§ What to produce:
Repeat precisely the span of lines below that opens with the line containing "(at 87.5 69.5))" and closes with the line containing "76.6475 88.144 90))", both included.

─── Data excerpts

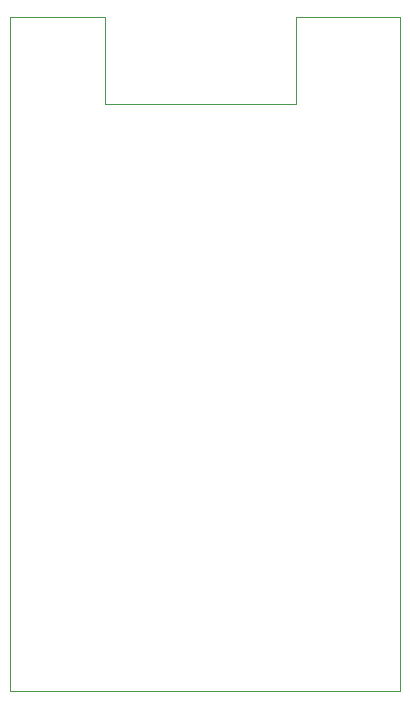
<source format=gm1>
%TF.GenerationSoftware,KiCad,Pcbnew,(6.0.5)*%
%TF.CreationDate,2023-06-01T20:28:18+03:00*%
%TF.ProjectId,led-controller,6c65642d-636f-46e7-9472-6f6c6c65722e,rev?*%
%TF.SameCoordinates,Original*%
%TF.FileFunction,Profile,NP*%
%FSLAX46Y46*%
G04 Gerber Fmt 4.6, Leading zero omitted, Abs format (unit mm)*
G04 Created by KiCad (PCBNEW (6.0.5)) date 2023-06-01 20:28:18*
%MOMM*%
%LPD*%
G01*
G04 APERTURE LIST*
%TA.AperFunction,Profile*%
%ADD10C,0.100000*%
%TD*%
G04 APERTURE END LIST*
D10*
X88500000Y-126500000D02*
X88500000Y-107100000D01*
X88500000Y-107100000D02*
X88500000Y-69500000D01*
X112700000Y-76800000D02*
X112700000Y-69500000D01*
X96500000Y-69500000D02*
X96500000Y-76800000D01*
X88500000Y-69500000D02*
X96500000Y-69500000D01*
X112700000Y-69500000D02*
X121500000Y-69500000D01*
X121000000Y-126500000D02*
X121500000Y-126500000D01*
X96500000Y-76800000D02*
X112700000Y-76800000D01*
X121500000Y-126500000D02*
X121500000Y-69500000D01*
X121000000Y-126500000D02*
X88500000Y-126500000D01*
M02*

</source>
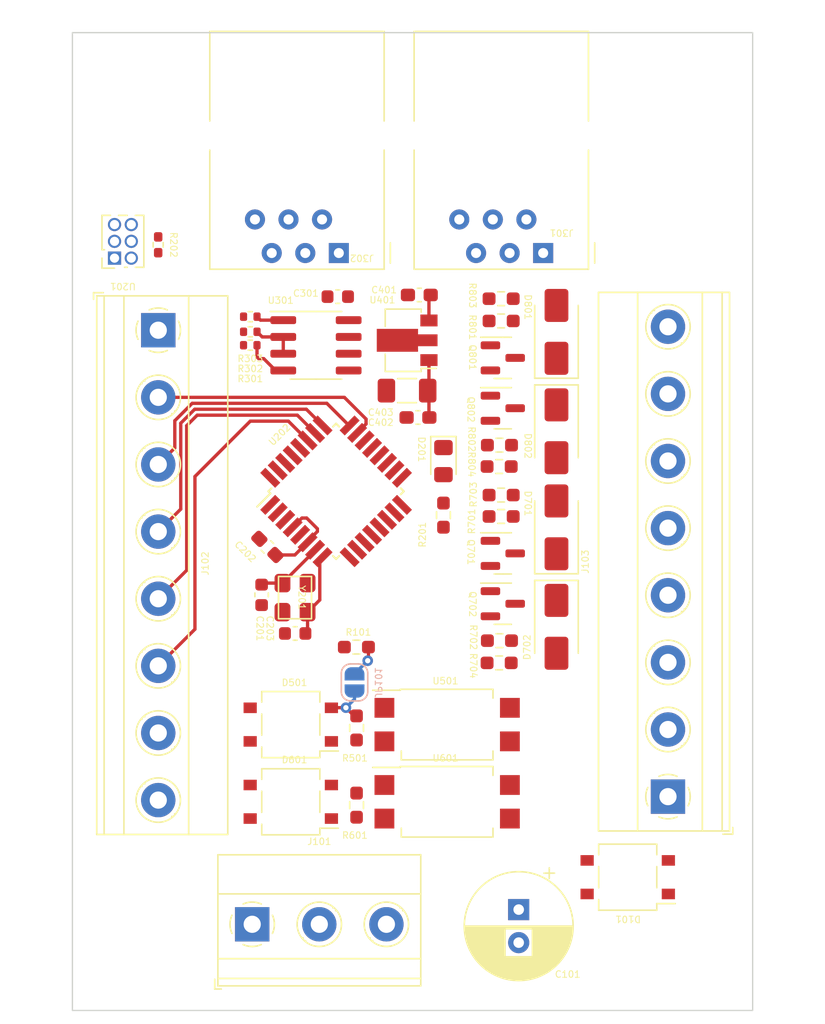
<source format=kicad_pcb>
(kicad_pcb (version 20221018) (generator pcbnew)

  (general
    (thickness 1.6)
  )

  (paper "A4")
  (layers
    (0 "F.Cu" signal)
    (31 "B.Cu" signal)
    (32 "B.Adhes" user "B.Adhesive")
    (33 "F.Adhes" user "F.Adhesive")
    (34 "B.Paste" user)
    (35 "F.Paste" user)
    (36 "B.SilkS" user "B.Silkscreen")
    (37 "F.SilkS" user "F.Silkscreen")
    (38 "B.Mask" user)
    (39 "F.Mask" user)
    (40 "Dwgs.User" user "User.Drawings")
    (41 "Cmts.User" user "User.Comments")
    (42 "Eco1.User" user "User.Eco1")
    (43 "Eco2.User" user "User.Eco2")
    (44 "Edge.Cuts" user)
    (45 "Margin" user)
    (46 "B.CrtYd" user "B.Courtyard")
    (47 "F.CrtYd" user "F.Courtyard")
    (48 "B.Fab" user)
    (49 "F.Fab" user)
    (50 "User.1" user)
    (51 "User.2" user)
    (52 "User.3" user)
    (53 "User.4" user)
    (54 "User.5" user)
    (55 "User.6" user)
    (56 "User.7" user)
    (57 "User.8" user)
    (58 "User.9" user)
  )

  (setup
    (pad_to_mask_clearance 0)
    (pcbplotparams
      (layerselection 0x00010fc_ffffffff)
      (plot_on_all_layers_selection 0x0000000_00000000)
      (disableapertmacros false)
      (usegerberextensions false)
      (usegerberattributes true)
      (usegerberadvancedattributes true)
      (creategerberjobfile true)
      (dashed_line_dash_ratio 12.000000)
      (dashed_line_gap_ratio 3.000000)
      (svgprecision 4)
      (plotframeref false)
      (viasonmask false)
      (mode 1)
      (useauxorigin false)
      (hpglpennumber 1)
      (hpglpenspeed 20)
      (hpglpendiameter 15.000000)
      (dxfpolygonmode true)
      (dxfimperialunits true)
      (dxfusepcbnewfont true)
      (psnegative false)
      (psa4output false)
      (plotreference true)
      (plotvalue true)
      (plotinvisibletext false)
      (sketchpadsonfab false)
      (subtractmaskfromsilk false)
      (outputformat 1)
      (mirror false)
      (drillshape 1)
      (scaleselection 1)
      (outputdirectory "")
    )
  )

  (net 0 "")
  (net 1 "/coil_pow")
  (net 2 "GND")
  (net 3 "/atmega/X1")
  (net 4 "+5V")
  (net 5 "/atmega/X2")
  (net 6 "+12V")
  (net 7 "/AC1")
  (net 8 "/AC2")
  (net 9 "/atmega/LED")
  (net 10 "Net-(D201-A)")
  (net 11 "/sensor1/TRACK")
  (net 12 "/sensor1/COM")
  (net 13 "Net-(D501-+)")
  (net 14 "/sensor2/TRACK")
  (net 15 "Net-(D601-+)")
  (net 16 "/coil_A")
  (net 17 "/coil_B")
  (net 18 "/green")
  (net 19 "/red")
  (net 20 "unconnected-(J301-Pad1)")
  (net 21 "/Xnet/B")
  (net 22 "/Xnet/A")
  (net 23 "unconnected-(J301-Pad6)")
  (net 24 "unconnected-(J302-Pad1)")
  (net 25 "unconnected-(J302-Pad6)")
  (net 26 "Net-(Q701-G)")
  (net 27 "Net-(Q702-G)")
  (net 28 "Net-(Q801-G)")
  (net 29 "Net-(Q802-G)")
  (net 30 "Net-(JP101-B)")
  (net 31 "/atmega/reset")
  (net 32 "/Xnet/Tx")
  (net 33 "/Xnet/RS485_DIR")
  (net 34 "/Xnet/Rx")
  (net 35 "Net-(R501-Pad1)")
  (net 36 "Net-(R601-Pad1)")
  (net 37 "/Mosfet/Coil_B_TTL")
  (net 38 "/Mosfet/Coil_A_TTL")
  (net 39 "/atmega/D6")
  (net 40 "/atmega/D5")
  (net 41 "/atmega/MOSI")
  (net 42 "/atmega/MISO")
  (net 43 "/atmega/D3")
  (net 44 "/atmega/D4")
  (net 45 "/atmega/D9")
  (net 46 "/atmega/D10")
  (net 47 "/atmega/A6")
  (net 48 "unconnected-(U202-AREF-Pad20)")
  (net 49 "/atmega/A7")
  (net 50 "/In")
  (net 51 "/add")
  (net 52 "/go")
  (net 53 "/auto")
  (net 54 "/synch")
  (net 55 "/Out")

  (footprint "Resistor_SMD:R_0603_1608Metric_Pad0.98x0.95mm_HandSolder" (layer "F.Cu") (at 72.329501 111.513))

  (footprint "custom_kicad_lib_sk:R_0603_smalltext" (layer "F.Cu") (at 61.5 112))

  (footprint "Package_QFP:TQFP-32_7x7mm_P0.8mm" (layer "F.Cu") (at 59.962 100.212 45))

  (footprint "Diode_SMD:D_SMA" (layer "F.Cu") (at 76.6475 110.465 -90))

  (footprint "TerminalBlock_Phoenix:TerminalBlock_Phoenix_MKDS-1,5-8-5.08_1x08_P5.08mm_Horizontal" (layer "F.Cu") (at 85.09 123.317 90))

  (footprint "Diode_SMD:D_SMA" (layer "F.Cu") (at 76.6475 102.94 90))

  (footprint "Package_SO:SSO-4_6.7x5.1mm_P2.54mm_Clearance8mm" (layer "F.Cu") (at 68.371 123.707))

  (footprint "Capacitor_THT:CP_Radial_D8.0mm_P2.50mm" (layer "F.Cu") (at 73.787 131.866 -90))

  (footprint "Package_TO_SOT_SMD:SOT-23" (layer "F.Cu") (at 72.5835 104.909))

  (footprint "Resistor_SMD:R_0603_1608Metric_Pad0.98x0.95mm_HandSolder" (layer "F.Cu") (at 72.306 98.336))

  (footprint "custom_kicad_lib_sk:crystal_arduino" (layer "F.Cu") (at 57.073 108.306 -90))

  (footprint "Capacitor_SMD:C_0603_1608Metric" (layer "F.Cu") (at 60.089 85.48 180))

  (footprint "Package_TO_SOT_SMD:TO-269AA" (layer "F.Cu") (at 82.042 129.413 180))

  (footprint "MountingHole:MountingHole_3.2mm_M3" (layer "F.Cu") (at 44 69.5))

  (footprint "TerminalBlock_Phoenix:TerminalBlock_Phoenix_MKDS-1,5-3-5.08_1x03_P5.08mm_Horizontal" (layer "F.Cu") (at 53.612 132.978))

  (footprint "Capacitor_SMD:C_1206_3216Metric_Pad1.33x1.80mm_HandSolder" (layer "F.Cu") (at 65.335 92.591 180))

  (footprint "Capacitor_SMD:C_0603_1608Metric_Pad1.08x0.95mm_HandSolder" (layer "F.Cu") (at 66.2625 85.352 180))

  (footprint "LED_SMD:LED_0805_2012Metric_Pad1.15x1.40mm_HandSolder" (layer "F.Cu") (at 68.09 97.926 -90))

  (footprint "Capacitor_SMD:C_0603_1608Metric" (layer "F.Cu") (at 54.325 108.047 90))

  (footprint "Resistor_SMD:R_0402_1005Metric" (layer "F.Cu") (at 53.467 86.995))

  (footprint "Resistor_SMD:R_0603_1608Metric_Pad0.98x0.95mm_HandSolder" (layer "F.Cu") (at 72.4565 102.115001))

  (footprint "Resistor_SMD:R_0603_1608Metric_Pad0.98x0.95mm_HandSolder" (layer "F.Cu") (at 72.4565 87.319 180))

  (footprint "Resistor_SMD:R_0603_1608Metric_Pad0.98x0.95mm_HandSolder" (layer "F.Cu") (at 72.4565 85.636 180))

  (footprint "Resistor_SMD:R_0603_1608Metric_Pad0.98x0.95mm_HandSolder" (layer "F.Cu") (at 72.3295 96.717))

  (footprint "Capacitor_SMD:C_0603_1608Metric" (layer "F.Cu") (at 56.865 110.968))

  (footprint "Resistor_SMD:R_0402_1005Metric" (layer "F.Cu") (at 53.467 88.138))

  (footprint "Resistor_SMD:R_0402_1005Metric_Pad0.72x0.64mm_HandSolder" (layer "F.Cu") (at 46.494 81.5555 -90))

  (footprint "MountingHole:MountingHole_3.2mm_M3" (layer "F.Cu") (at 87.5 69.5))

  (footprint "custom_kicad_lib_sk:R_0603_smalltext" (layer "F.Cu") (at 61.513 118.119 90))

  (footprint "Diode_SMD:D_SMA" (layer "F.Cu") (at 76.6475 88.144 90))

  (footprint "Resistor_SMD:R_0603_1608Metric_Pad0.98x0.95mm_HandSolder" (layer "F.Cu") (at 68.09 102.0135 90))

  (footprint "Package_SO:SOIC-8_3.9x4.9mm_P1.27mm" (layer "F.Cu") (at 58.438 89.163))

  (footprint "Package_TO_SOT_SMD:TO-269AA" (layer "F.Cu") (at 56.533 117.865 180))

  (footprint "Package_TO_SOT_SMD:SOT-23" (layer "F.Cu") (at 72.5835 90.113))

  (footprint "Capacitor_SMD:C_0603_1608Metric_Pad1.08x0.95mm_HandSolder" (layer "F.Cu") (at 54.76212 104.41912 -45))

  (footprint "Resistor_SMD:R_0603_1608Metric_Pad0.98x0.95mm_HandSolder" (layer "F.Cu") (at 72.306 113.195))

  (footprint "custom_kicad_lib_sk:R_0603_smalltext" (layer "F.Cu") (at 61.513 123.961 90))

  (footprint "Connector_PinSocket_1.27mm:PinSocket_2x03_P1.27mm_Vertical" (layer "F.Cu") (at 43.188 82.564 180))

  (footprint "MountingHole:MountingHole_3.2mm_M3" (layer "F.Cu") (at 44 135.5))

  (footprint "Capacitor_SMD:C_0603_1608Metric_Pad1.08x0.95mm_HandSolder" (layer "F.Cu") (at 66.162 94.623 180))

  (footprint "TerminalBlock_Phoenix:TerminalBlock_Phoenix_MKDS-1,5-8-5.08_1x08_P5.08mm_Horizontal" (layer "F.Cu")
    (tstamp c93a9c2e-b39e-40ca-867a-bd840fde7b36)
    (at 46.5 88.02 -90)
    (descr "Terminal Block Phoenix MKDS-1,5-8-5.08, 8 pins, pitch 5.08mm, size 40.6x9.8mm^2, drill diamater 1.3mm, pad diameter 2.6mm, see http://www.farnell.com/datasheets/100425.pdf, script-generated using https://github.com/pointhi/kicad-footprint-generator/scripts/TerminalBlock_Phoenix")
    (tags "THT Terminal Block Phoenix MKDS-1,5-8-5.08 pitch 5.08mm size 40.6x9.8mm^2 drill 1.3mm pad 2.6mm")
    (property "Sheetfile" "XnetBlockUnit.kicad_sch")
    (property "Sheetname" "")
    (property "ki_description" "Generic screw terminal, single row, 01x08, script generated (kicad-library-utils/schlib/autogen/connector/)")
    (property "ki_keywords" "screw terminal")
    (path "/49b5d0d4-0617-452e-9a51-451d46410100")
    (attr through_hole)
    (fp_text reference "J102" (at 17.653 -3.556 90 unlocked) (layer "F.SilkS")
        (effects (font (size 0.5 0.5) (thickness 0.075)))
      (tstamp c0a7d045-43bc-4062-99a7-26221cec1dd4)
    )
    (fp_text value "Screw_Terminal_01x08" (at 17.78 5.66 90 unlocked) (layer "F.Fab")
        (effects (font (size 1 1) (thickness 0.15)))
      (tstamp b3fb5ae4-cb7a-49b3-b082-3e29de74de0f)
    )
    (fp_text user "${REFERENCE}" (at 17.78 3.2 90) (layer "F.Fab")
        (effects (font (size 1 1) (thickness 0.15)))
      (tstamp efb33dbe-b27e-438d-aace-c03b002e1202)
    )
    (fp_line (start -2.84 4.16) (end -2.84 4.9)
      (stroke (width 0.12) (type solid)) (layer "F.SilkS") (tstamp d2defdb3-250f-4a0f-9245-163382279198))
    (fp_line (start -2.84 4.9) (end -2.34 4.9)
      (stroke (width 0.12) (type solid)) (layer "F.SilkS") (tstamp f7b31cc6-f543-4518-8bc6-29c72e9bfbf0))
    (fp_line (start -2.6 -5.261) (end -2.6 4.66)
      (stroke (width 0.12) (type solid)) (layer "F.SilkS") (tstamp 317f8a54-0f9f-422f-8615-854f2b35f93d))
    (fp_line (start -2.6 -5.261) (end 38.16 -5.261)
      (stroke (width 0.12) (type solid)) (layer "F.SilkS") (tstamp 41be0c7c-0a70-436a-8164-9f7c5574d78e))
    (fp_line (start -2.6 -2.301) (end 38.16 -2.301)
      (stroke (width 0.12) (type solid)) (layer "F.SilkS") (tstamp 57b39346-c709-4e25-a39c-fbe385f0c121))
    (fp_line (start -2.6 2.6) (end 38.16 2.6)
      (stroke (width 0.12) (type solid)) (layer "F.SilkS") (tstamp 63d61ceb-3722-4cf7-bd76-b19827136ec6))
    (fp_line (start -2.6 4.1) (end 38.16 4.1)
      (stroke (width 0.12) (type solid)) (layer "F.SilkS") (tstamp 9968f129-14ef-46eb-b040-ee2838a9bda4))
    (fp_line (start -2.6 4.66) (end 38.16 4.66)
      (stroke (width 0.12) (type solid)) (layer "F.SilkS") (tstamp 7a24ba24-4446-4437-abcb-2355dd728c6b))
    (fp_line (start 3.853 1.023) (end 3.806 1.06
... [75632 chars truncated]
</source>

──────

§ Expected answer:
  (footprint "MountingHole:MountingHole_3.2mm_M3" (layer "F.Cu") (at 87.5 69.5))

  (footprint "custom_kicad_lib_sk:R_0603_smalltext" (layer "F.Cu") (at 61.513 118.119 90))

  (footprint "Diode_SMD:D_SMA" (layer "F.Cu") (at 76.6475 88.144 90))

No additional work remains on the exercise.